Fiction
Three Stories
MY SHARONA
I wasn’t bothered by the strangers who were carving hieroglyphics into my carpet with their cigarettes. My two social circles were mixing swimmingly and that was all that mattered. My friends from writing camp embroidered the cheap carpeting of my dorm with semi-colons. Their cigarettes, functioning as calligraphy pens, made this punctuation constellation possible. None of my writer friends were smokers but my degenerate city friends were. When offered some smokes from the city kids, rather than inhaling the nicotine, the writers created a neon landscape with the smoke and ash.
Despite the many Ipods that were being used as coasters, the kids from the city also provided loud cassettes from the 1990’s. Replacing CDs which had already been denounced by MP3s seemed so hilariously ironic to everyone.
Someone had cheated on a boyfriend, and the neighbors had complained about the loud stomping. I had dreaming as a pillow for those worries. There would be no consequences tonight.
But it was getting increasingly more difficult to ignore the pounding coming from within my closet. “It’s continuous!” said a friend wearing a fedora. “Wait, no, it’s continual.” I set my mind to ignoring the sound before the party had even started, but, since my guests were noticing it, I had to go inspect my closet to seem less suspicious. I didn’t want to seem like I had something to hide. It felt like something on the inside was pulling the door in the opposite direction. I eventually managed to pry open my closet.
“STFU! I’m trying to read.” Anne Frank was wearing a Paul Frank sweatshirt with the brand’s iconic monkey adorning it. I could see that she had been tentatively scribbling in her neon Lisa Frank notebook. I was quite taken aback by the Holocaust diarist’s sputtering vulgar Internet slang. When I shut the closet, I didn’t lock the door even though it had a lot of bolts.
I promptly turned the Reality Bites soundtrack down and continued socializing. The party went on but I had the mind to be respectful.
I woke up.
RAIN
We tore through the tall grasses tripping and giggling and pushing the tall weeds with our palms sticking with soil.
“Did you hear that he always carries a bottle of sanitizer in his pants’ pocket? He squirts his hands with it every hour!”
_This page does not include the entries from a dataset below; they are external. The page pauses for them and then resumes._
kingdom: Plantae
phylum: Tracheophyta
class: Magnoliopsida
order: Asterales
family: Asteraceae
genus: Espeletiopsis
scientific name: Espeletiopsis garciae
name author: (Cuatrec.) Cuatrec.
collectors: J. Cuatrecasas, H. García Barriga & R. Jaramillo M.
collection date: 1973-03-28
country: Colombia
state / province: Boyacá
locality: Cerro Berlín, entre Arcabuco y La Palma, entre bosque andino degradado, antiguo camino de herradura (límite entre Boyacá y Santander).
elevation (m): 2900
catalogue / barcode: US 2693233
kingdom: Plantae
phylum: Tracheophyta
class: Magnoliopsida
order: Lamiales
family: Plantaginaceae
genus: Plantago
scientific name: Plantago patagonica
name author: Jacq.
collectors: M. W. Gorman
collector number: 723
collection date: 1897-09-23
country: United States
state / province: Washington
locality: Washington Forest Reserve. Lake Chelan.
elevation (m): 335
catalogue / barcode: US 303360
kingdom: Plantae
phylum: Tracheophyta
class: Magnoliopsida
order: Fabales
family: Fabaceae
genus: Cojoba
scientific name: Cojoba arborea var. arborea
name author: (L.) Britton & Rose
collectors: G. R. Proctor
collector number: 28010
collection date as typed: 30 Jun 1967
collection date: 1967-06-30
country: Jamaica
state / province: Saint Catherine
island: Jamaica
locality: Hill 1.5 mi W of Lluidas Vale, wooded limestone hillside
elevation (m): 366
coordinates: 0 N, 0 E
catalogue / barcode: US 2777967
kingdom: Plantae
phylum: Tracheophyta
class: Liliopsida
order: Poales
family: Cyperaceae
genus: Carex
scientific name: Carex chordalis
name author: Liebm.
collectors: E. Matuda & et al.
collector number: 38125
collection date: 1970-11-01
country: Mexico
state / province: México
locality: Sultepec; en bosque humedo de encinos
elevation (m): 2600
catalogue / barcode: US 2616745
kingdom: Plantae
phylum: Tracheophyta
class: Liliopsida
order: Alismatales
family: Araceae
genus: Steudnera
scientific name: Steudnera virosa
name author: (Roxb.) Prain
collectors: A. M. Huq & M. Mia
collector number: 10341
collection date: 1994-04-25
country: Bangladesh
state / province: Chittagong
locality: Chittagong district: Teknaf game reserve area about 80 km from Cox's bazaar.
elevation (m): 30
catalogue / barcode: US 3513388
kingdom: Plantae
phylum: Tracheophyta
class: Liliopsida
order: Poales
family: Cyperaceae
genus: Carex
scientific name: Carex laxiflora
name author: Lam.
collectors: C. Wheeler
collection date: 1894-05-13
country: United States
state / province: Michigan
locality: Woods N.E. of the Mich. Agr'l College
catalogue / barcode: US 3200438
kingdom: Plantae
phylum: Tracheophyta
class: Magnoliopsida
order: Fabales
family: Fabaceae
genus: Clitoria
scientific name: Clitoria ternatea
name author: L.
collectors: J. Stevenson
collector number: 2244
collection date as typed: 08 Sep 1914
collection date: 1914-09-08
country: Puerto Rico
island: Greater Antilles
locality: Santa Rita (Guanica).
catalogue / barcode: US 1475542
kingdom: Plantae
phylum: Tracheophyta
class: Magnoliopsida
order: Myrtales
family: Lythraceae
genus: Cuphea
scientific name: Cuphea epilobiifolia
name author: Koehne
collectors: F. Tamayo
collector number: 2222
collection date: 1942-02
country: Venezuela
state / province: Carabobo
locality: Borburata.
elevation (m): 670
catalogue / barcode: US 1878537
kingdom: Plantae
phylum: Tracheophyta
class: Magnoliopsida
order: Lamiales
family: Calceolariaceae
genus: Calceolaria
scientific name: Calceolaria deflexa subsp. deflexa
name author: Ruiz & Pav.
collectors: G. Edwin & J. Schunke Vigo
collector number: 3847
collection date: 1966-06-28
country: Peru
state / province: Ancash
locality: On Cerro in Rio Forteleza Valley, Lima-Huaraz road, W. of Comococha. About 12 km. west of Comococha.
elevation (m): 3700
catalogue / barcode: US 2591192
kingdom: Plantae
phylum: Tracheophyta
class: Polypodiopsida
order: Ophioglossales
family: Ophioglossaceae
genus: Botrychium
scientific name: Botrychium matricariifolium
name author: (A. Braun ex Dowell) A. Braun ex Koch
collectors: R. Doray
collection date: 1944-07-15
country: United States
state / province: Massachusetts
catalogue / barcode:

The stories got scarier. The story of the little boy and his dog was brought up. “You know, the parents went off to see a movie, and left him with his pal thinking all would be okay. The poor kid kept hearing a dripping noise but was comforted by old Sparky licking his hand under the bed. After a good couple of hours, he wanted to turn off the dripping tap only to discover his dog dangling in the shower, dripping in the shower. “‘Humans can lick hands too,’ the mirror read with blood.”
The breezes weren’t warm anymore. They became unfriendly.
“Shut up, everyone has heard that one anyway.”
“Well, it still scared you guys,” I said. I pretended to laugh at their frightened faces.
But we were safe here, a lot safer here than at our big, lumbering farms. Imagine if he got all our animals, it would sound like rain.
RUPTURE: IN PRAISE OF SPLIT ENDS
I looked at that dry, mutilated tendril. It had once been united with others at the back of my scalp forming a knot. A menacing knot, almost a dread lock. The hair had been part of a big shot coalition, but now it was separated, completely exposed for everyone to see its schizophrenia. The true self and the alter ego flagrantly standing next to each other. It’s as if they’re saying, “Go ahead, pull us apart and see what happens. We dare you.” I think their aggression is aimless, once you start tearing they either both perish or one barely survives. The disjointed threads are always too gummed up to ever be considered wholes again. I’m reckless and don’t bother to check up on them after the splitting operations. I assume they never grow back the right way and have learned their lesson. I think of the identical twins from a couple of years ago. They were fetuses sharing a heart and only one of them could live. They were collaborators in survival and in making their mother fatter from pregnancy, of course. One of them had to be sacrificed for the other. Splitting them will shatter more than I could possibly fathom: the parents, the blameworthy doctors, the good-for-nothing survivor. Like an atomic bomb that causes so much pain from just one severance. These fibers are relentless martyrs who suffer for the greater purpose of destroying my mind’s exterior. I guess I admire their willpower.